A few years ago, a Post-Record reader graciously gifted us several copies of an early 20th century publication produced by the Camas paper mill – a roundup of news related to the mill, its employees and their families. One of the things that stood out almost immediately in the issues from 1918 and 1919 was the role the flu pandemic played in everyday life. This publication’s front page news was devoted to the flu, covering employees who had died, employees who were ill and tips for staying safe.
Likewise, the Post-Record’s pages in 1918 and 1919 were overflowing with flu stories. Our front pages from that time period published snippets of young lives lost, mourning parents and spouses and seemingly miraculous recoveries from the flu.
I think about these stories when I read through the latest batch of COVID-19 data and see that another dozen Clark County residents lost their lives this week or that our public health officials are doing away with things like indoor mask mandates – one of the last community-wide protections we had going for us in this worldwide fight against an airborne illness that has claimed nearly 1 million lives in the U.S. alone.

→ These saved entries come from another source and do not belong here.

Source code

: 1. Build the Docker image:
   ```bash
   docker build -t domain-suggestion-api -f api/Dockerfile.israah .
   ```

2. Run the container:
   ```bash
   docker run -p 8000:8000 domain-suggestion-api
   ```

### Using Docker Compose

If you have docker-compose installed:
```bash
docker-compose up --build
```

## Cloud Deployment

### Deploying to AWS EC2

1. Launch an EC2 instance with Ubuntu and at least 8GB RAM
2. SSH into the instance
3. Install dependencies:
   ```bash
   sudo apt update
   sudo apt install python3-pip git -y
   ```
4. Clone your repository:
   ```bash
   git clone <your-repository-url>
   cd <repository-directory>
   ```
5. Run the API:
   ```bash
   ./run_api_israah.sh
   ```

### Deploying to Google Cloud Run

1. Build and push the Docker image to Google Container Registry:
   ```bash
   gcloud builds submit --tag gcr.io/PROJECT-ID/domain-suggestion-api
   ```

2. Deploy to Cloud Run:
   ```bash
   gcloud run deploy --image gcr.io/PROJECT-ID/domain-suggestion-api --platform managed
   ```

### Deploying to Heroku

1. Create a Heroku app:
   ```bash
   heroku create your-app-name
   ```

And everytime I think about those stories from the early 1900s, it hits me how silent we are about this current pandemic.
Sure, we can write about the numbers. We can tell you how many of your neighbors have died from COVID. We can update you on the latest public health advice (which is, by the way, to keep wearing high-quality masks indoors if you’re in a region with “high” levels of COVID transmission or when you have COVID symptoms).